### Task description
With nothing added or dropped, copy the data that follows exactly.

### The input

*** Begin section ***

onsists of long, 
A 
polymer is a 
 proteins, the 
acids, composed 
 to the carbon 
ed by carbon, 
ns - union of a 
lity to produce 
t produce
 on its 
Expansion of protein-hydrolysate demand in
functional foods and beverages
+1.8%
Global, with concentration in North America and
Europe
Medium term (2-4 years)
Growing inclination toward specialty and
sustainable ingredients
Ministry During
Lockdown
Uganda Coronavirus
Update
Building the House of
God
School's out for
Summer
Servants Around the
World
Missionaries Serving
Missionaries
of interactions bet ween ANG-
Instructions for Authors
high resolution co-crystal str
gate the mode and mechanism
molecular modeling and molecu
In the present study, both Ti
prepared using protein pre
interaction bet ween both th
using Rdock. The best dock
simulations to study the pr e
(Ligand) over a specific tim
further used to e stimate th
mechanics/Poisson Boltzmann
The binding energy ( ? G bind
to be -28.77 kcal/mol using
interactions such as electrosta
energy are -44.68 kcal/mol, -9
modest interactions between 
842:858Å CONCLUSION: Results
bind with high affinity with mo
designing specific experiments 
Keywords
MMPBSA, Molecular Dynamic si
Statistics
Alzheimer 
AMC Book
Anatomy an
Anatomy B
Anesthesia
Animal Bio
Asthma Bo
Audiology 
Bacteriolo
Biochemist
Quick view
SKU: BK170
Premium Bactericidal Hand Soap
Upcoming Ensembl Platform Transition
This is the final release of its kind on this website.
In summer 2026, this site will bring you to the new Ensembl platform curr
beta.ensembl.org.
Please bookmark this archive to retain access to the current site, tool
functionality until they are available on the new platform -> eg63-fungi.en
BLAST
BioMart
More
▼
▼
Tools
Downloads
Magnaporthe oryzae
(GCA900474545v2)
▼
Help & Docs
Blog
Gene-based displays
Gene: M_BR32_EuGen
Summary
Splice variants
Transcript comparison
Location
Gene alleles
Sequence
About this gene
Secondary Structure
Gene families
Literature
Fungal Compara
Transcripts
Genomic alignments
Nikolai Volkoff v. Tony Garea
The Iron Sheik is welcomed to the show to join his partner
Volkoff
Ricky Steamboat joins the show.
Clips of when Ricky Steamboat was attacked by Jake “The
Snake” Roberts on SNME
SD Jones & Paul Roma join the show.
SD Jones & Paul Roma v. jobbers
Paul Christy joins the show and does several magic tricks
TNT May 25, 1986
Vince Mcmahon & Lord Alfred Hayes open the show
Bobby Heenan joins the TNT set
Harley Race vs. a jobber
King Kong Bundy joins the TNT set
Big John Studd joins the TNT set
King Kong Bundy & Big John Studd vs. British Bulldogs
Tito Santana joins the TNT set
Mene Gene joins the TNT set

*** End section ***

### Reply
onsists of long, 
A 
polymer is a 
 proteins, the 
acids, composed 
 to the carbon 
ed by carbon, 
ns - union of a 
lity to produce 
t produce
 on its 
Expansion of protein-hydrolysate demand in
functional foods and beverages
+1.8%
Global, with concentration in North America and
Europe
Medium term (2-4 years)
Growing inclination toward specialty and
sustainable ingredients
Ministry During
Lockdown
Uganda Coronavirus
Update
Building the House of
God
School's out for
Summer
Servants Around the
World
Missionaries Serving
Missionaries
of interactions bet ween ANG-
Instructions for Authors
high resolution co-crystal str
gate the mode and mechanism
molecular modeling and molecu
In the present study, both Ti
prepared using protein pre
interaction bet ween both th
using Rdock. The best dock
simulations to study the pr e
(Ligand) over a specific tim
further used to e stimate th
mechanics/Poisson Boltzmann
The binding energy ( ? G bind
to be -28.77 kcal/mol using
interactions such as electrosta
energy are -44.68 kcal/mol, -9
modest interactions between 
842:858Å CONCLUSION: Results
bind with high affinity with mo
designing specific experiments 
Keywords
MMPBSA, Molecular Dynamic si
Statistics
Alzheimer 
AMC Book
Anatomy an
Anatomy B
Anesthesia
Animal Bio
Asthma Bo
Audiology 
Bacteriolo
Biochemist
Quick view
SKU: BK170
Premium Bactericidal Hand Soap
Upcoming Ensembl Platform Transition
This is the final release of its kind on this website.
In summer 2026, this site will bring you to the new Ensembl platform curr
beta.ensembl.org.
Please bookmark this archive to retain access to the current site, tool
functionality until they are available on the new platform -> eg63-fungi.en
BLAST
BioMart
More
▼
▼
Tools
Downloads
Magnaporthe oryzae
(GCA900474545v2)
▼
Help & Docs
Blog
Gene-based displays
Gene: M_BR32_EuGen
Summary
Splice variants
Transcript comparison
Location
Gene alleles
Sequence
About this gene
Secondary Structure
Gene families
Literature
Fungal Compara
Transcripts
Genomic alignments
Nikolai Volkoff v. Tony Garea
The Iron Sheik is welcomed to the show to join his partner
Volkoff
Ricky Steamboat joins the show.
Clips of when Ricky Steamboat was attacked by Jake “The
Snake” Roberts on SNME
SD Jones & Paul Roma join the show.
SD Jones & Paul Roma v. jobbers
Paul Christy joins the show and does several magic tricks
TNT May 25, 1986
Vince Mcmahon & Lord Alfred Hayes open the show
Bobby Heenan joins the TNT set
Harley Race vs. a jobber
King Kong Bundy joins the TNT set
Big John Studd joins the TNT set
King Kong Bundy & Big John Studd vs. British Bulldogs
Tito Santana joins the TNT set
Mene Gene joins the TNT set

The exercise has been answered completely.